In memoriam: Jeanette Wakin August 2, 1928-March 13, 1998.

AuthorLassner, Jacob
PositionIslamic editor of the Journal of the American Oriental Society - Obituary

These remarks were read by President Stanley Insler at the plenary meeting of the American Oriental Society, New Orleans, March 31, 1998.

A sudden and unexpected illness prevents me from attending this year's meeting of the Society. With your permission, I hope that I might still be allowed to say a few words, albeit in absentia, concerning Jeanette Wakin, one of my most beloved friends, who died on March 13. She was an extraordinary individual whose personal and professional life was intertwined with my own for some forty years. Put somewhat differently, we were very close throughout our student and scholarly careers. Recovering from open heart surgery has a way of dulling words and draining psychic energies. Were circumstances otherwise, I might have been able to occasion more felicitous language; I trust, nevertheless, that the gist of my deep admiration for Jeanette, an admiration which I share with so many others, orientalists and non-orientalists alike, will be self-evident.

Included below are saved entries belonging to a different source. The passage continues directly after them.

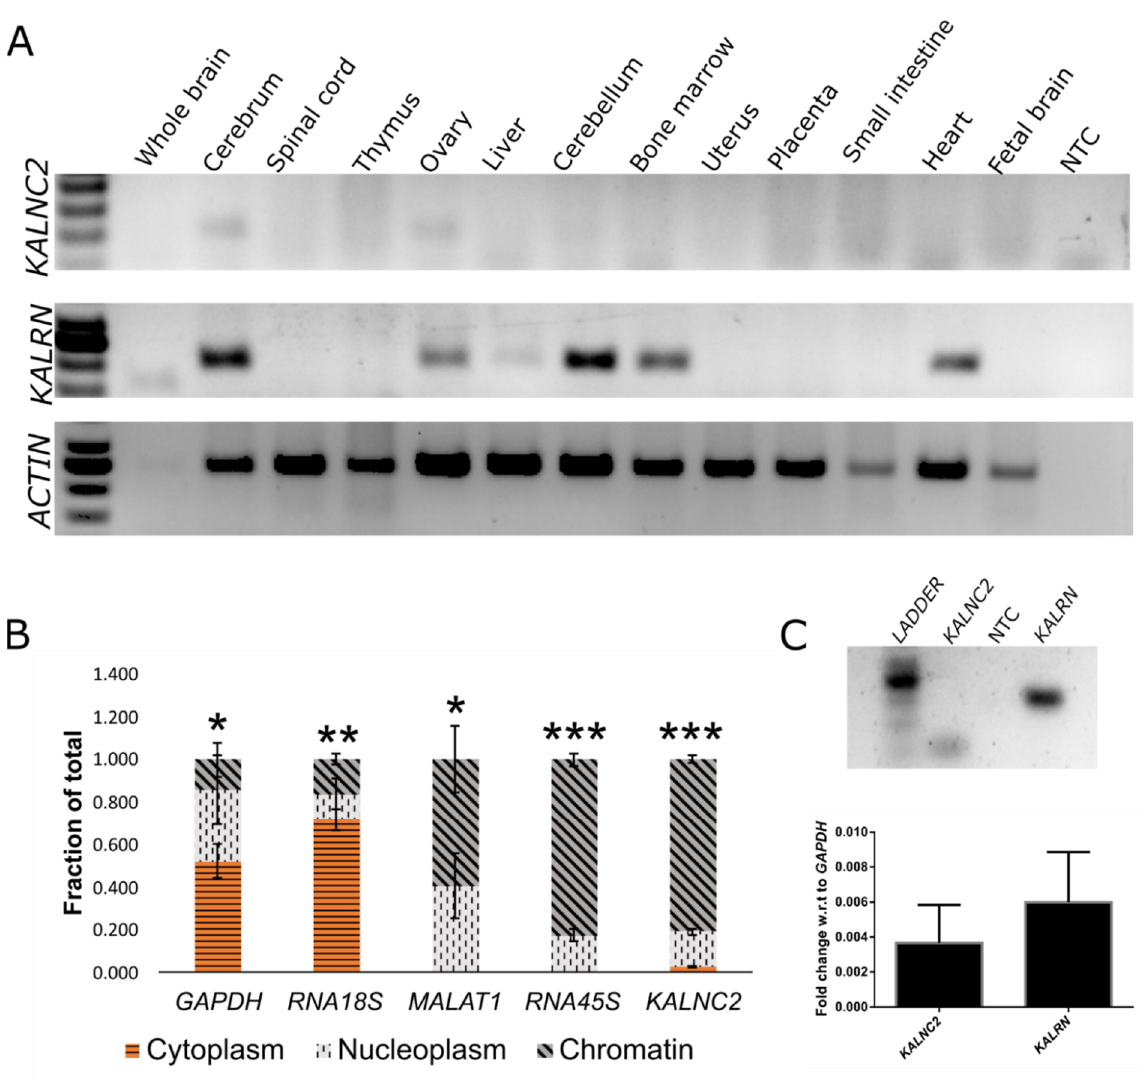
Figure 6. hsKALNC2 is exclusively expressed in brain tissues. ( A ) Expression of KALNC2 (119 bp) and KALRN (238 bp) in human tissue RNA panel, available commercially ( B ) Subcellular fractionation of SH-SY5Y cells using RNA18S, MALAT1 , and RNA45S as cytoplasmic, nucleoplasmic, and chromatin markers, respectively. ( C ) Expression of KALNC2 and KALRN in SH-SY5Y cells normalized to GAPDH expression. (Data are shown as mean ± SD; N = 3 biological replicates; n = 3 technical replicates; t -test, * p < 0.05; ** p < 0.01; *** p <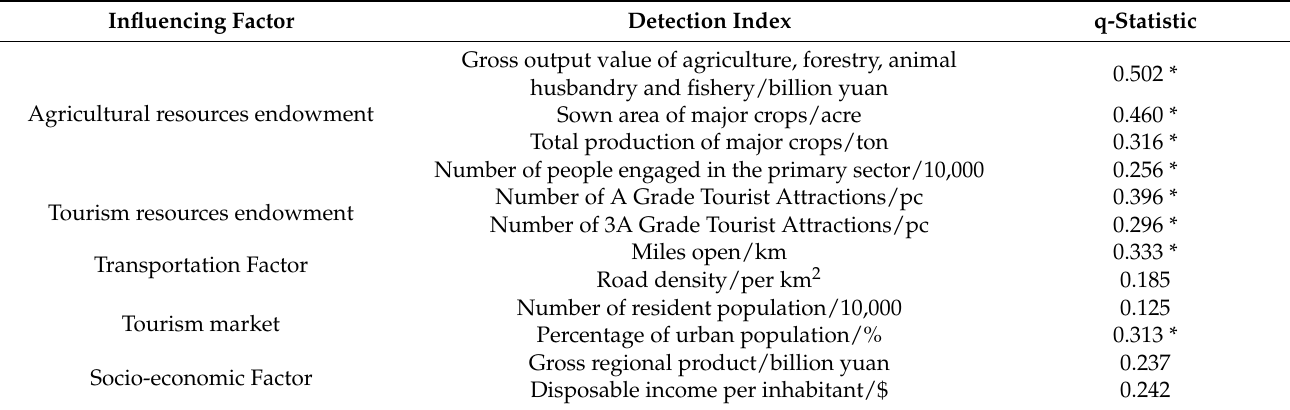
Table 4. Detection results of the influencing factors of rural tourism resources in Guangdong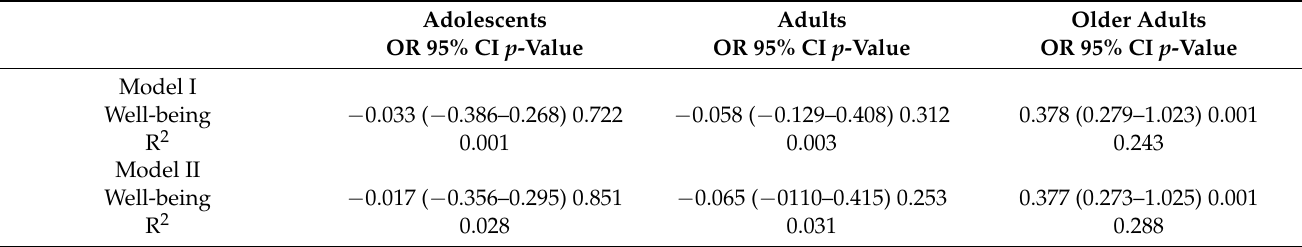
Table 4. Results of linear regression analyses for PA-total and well-being motivational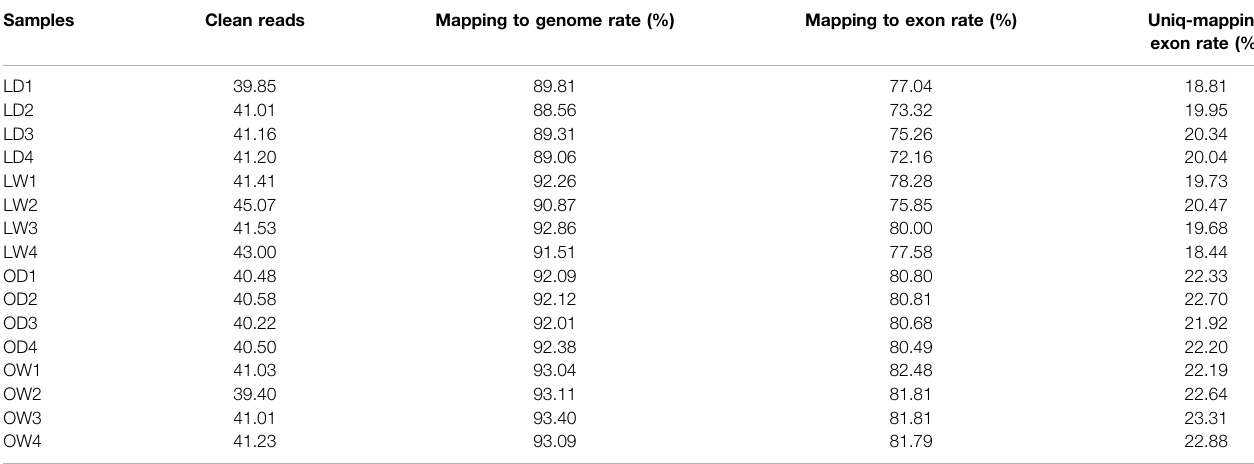
TABLE 2 | Summary of RNA-seq reads mapping to reference genome. Samples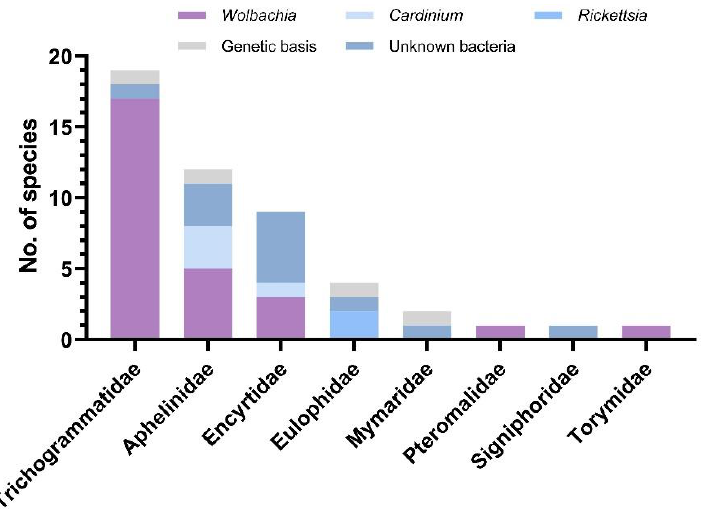
Figure 1. Endosymbiont infection and relevant causes of thelytoky in Chalcidoidea species based on our statistics and of van der Kooi et al. [14].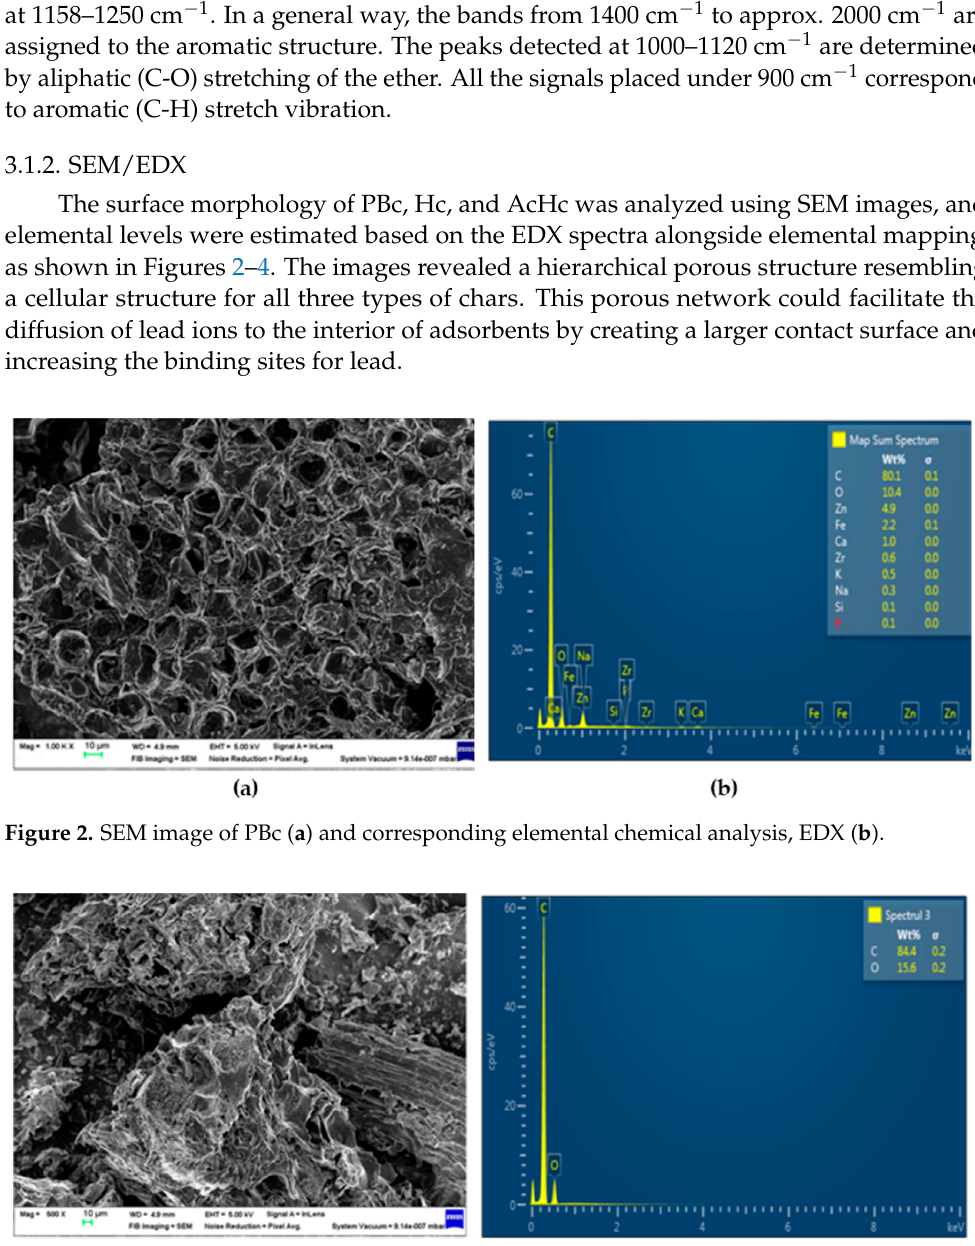
Figure 4. SEM image of AcHc ( a ) and corresponding elemental chemical analysis, EDX ( b ). The EDX analysis results reveal that carbon is the main component of bio-based sorbents, with a content ranging from 80 to 96%. Oxygen is also present in all examined structures, in the highest concentration in Hc. PBc and AcHc include a number of other chemical elements (Zn, Fe, Ca, Mn, Al, S) in low percentages. The elemental analysis data were obtained as an average of spectra of several surveyed areas of carbonaceous samples and are considered for comparative assessment.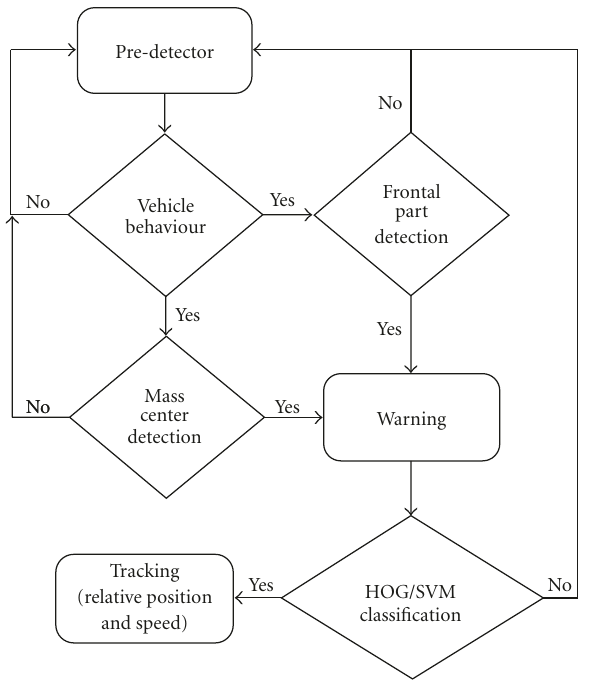
Figure 6: Side vehicle detection flow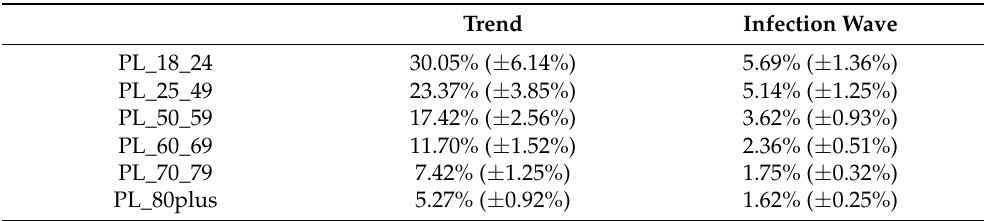
Table 1. Polish unweighted province average ( ± 1 standard deviation) of the percentage of people, subdivided into age groups, who received the first dose of the COVID-19 vaccine in the period 2021-W22 to 2022-W21, split according to implied motivation mechanisms.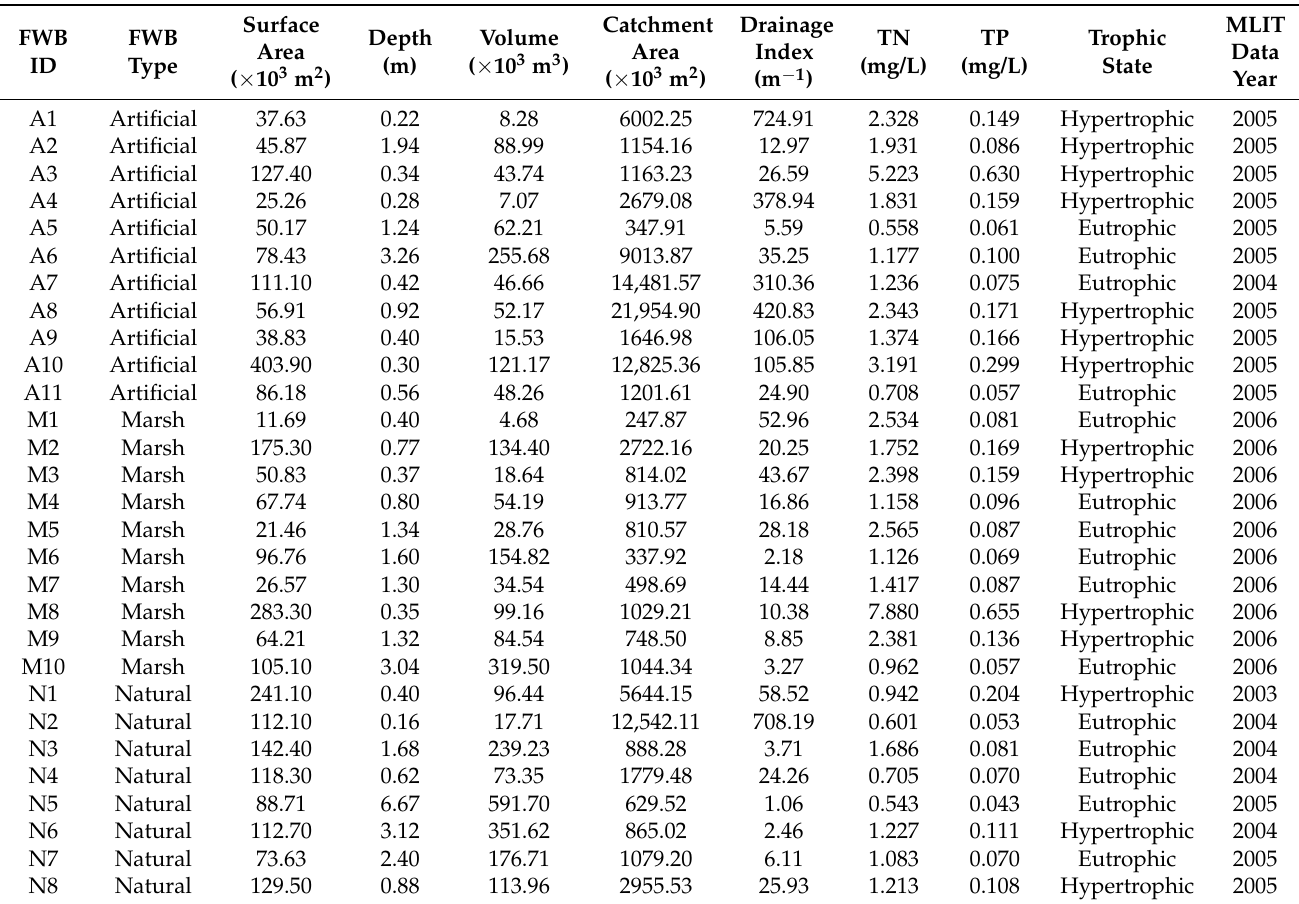
Table 1. General characteristics of floodplain waterbodies (FWBs) in the Ishikari River. The names of FWBs are provided as codes whose location is shown in Figure 1. Catchment area was estimated by including 200 m buffer area around the water edge, 100 m buffer areas on both sides of agricultural channels that drained through the areas not defined by topography, and other all topographically-defined catchment contributing to FWBs (see the text in more details about estimation method). Total nitrogen (TN) and total phosphorus (TP) of surface water were showed in mean values of data from MLIT and survey in 2019 (water quality data was collected in summer and autumn in both data sets) as an index of trophic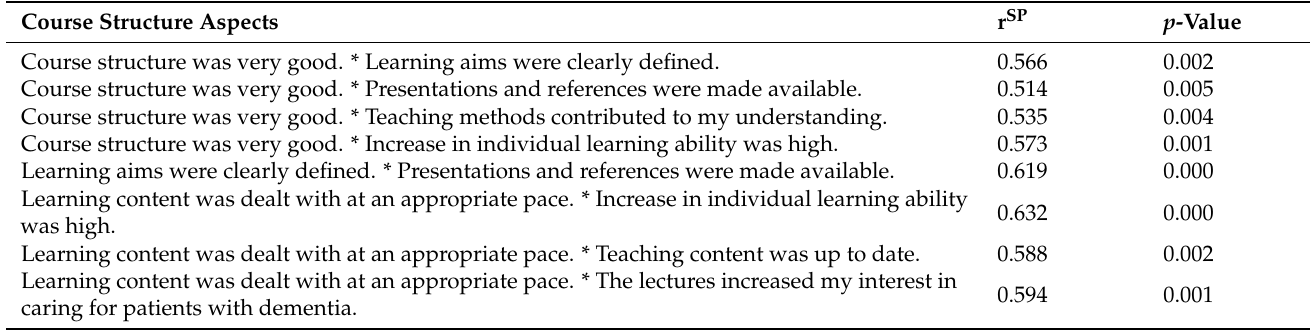
Table 2. Spearman correlation ‘course structure aspects’.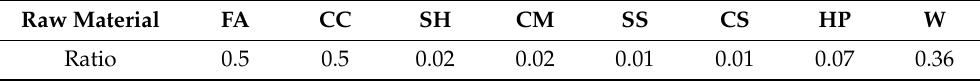
Table 1. The ratio design for FBLPG. Raw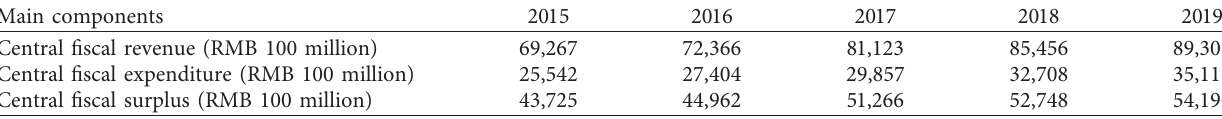
Table 4: Central government revenue and expenditure (2015–2019).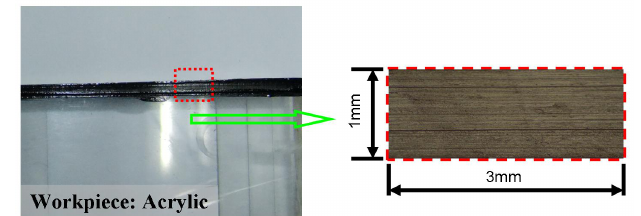
Figure 20. Micrograph of finished workpiece (acrylic).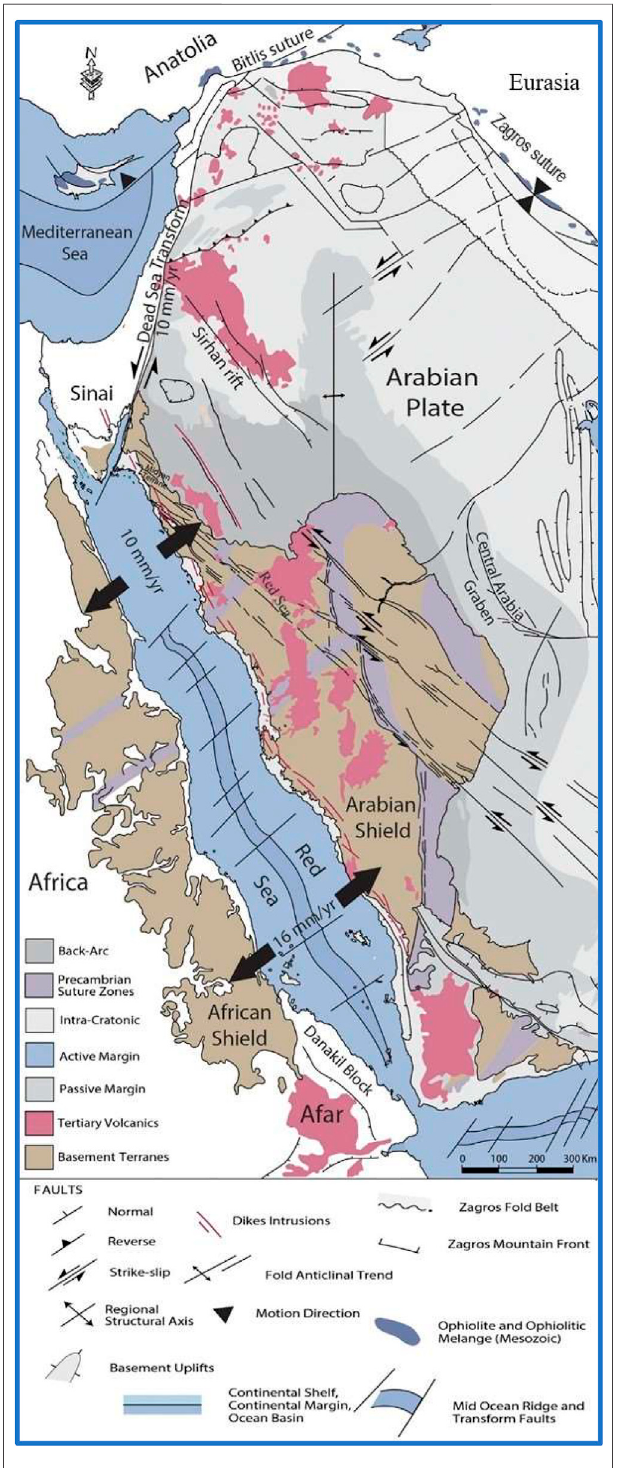
FIGURE 3 | Geological and tectonic elements map of the Arabian Plate and surrounding regions modi fi ed after Sharland et al. (2001). Geodetic observations estimate extensional rates along the Red Sea between 7 and 15 mm/year from north tosouth, and between 15 and 19 mm/year from west to east, left lateral slip rates along the southern Dead Sea Transform in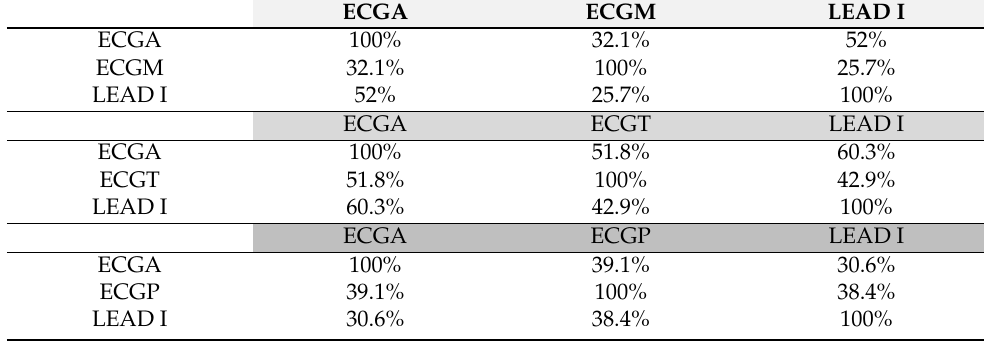
Table 3. Rate correlation in (%) between ECG signals measured in different auscultation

I'll touch only briefly on Jeanette's scholarship; others are more qualified to comment about her work in Islamic law. She was superbly trained by the doyen of Islamic legal scholars in this century, the late Joseph Schacht, an individual of remarkable integrity and impeccable scholarly standards, both of which served as a guide to his serious students. Her doctoral dissertation on notarial documents, which was later transformed into a monograph, remains some three decades after completion a model of scholarship on Islamic law. Some students, released from the bonds of their doctoral advisors, incline to less-taxing intellectual enterprises. Jeanette sought a massive new project: the translation and analysis of Ibn Qudamah's Rawdat al-Nazir wa-jannat al-munazir, a massive and densely written compendium of legal material that demands a lifetime of effort. With her untimely death, the project remains uncompleted. In her most recent inquiries, she turned to arcane documents which reveal the role of Muslim judges (qadi), showing how judges were able to exercise a reasonable degree of personal discretion in making decisions, despite a cut-and-dried law of procedure and evidence. It was her contention that these documents had probative value even for a second judge succeeding in his post; and that the detailed discussions of theoretical questions pervading the text were to help judges render unassailable judgments, thus preserving the integrity of the judicial system.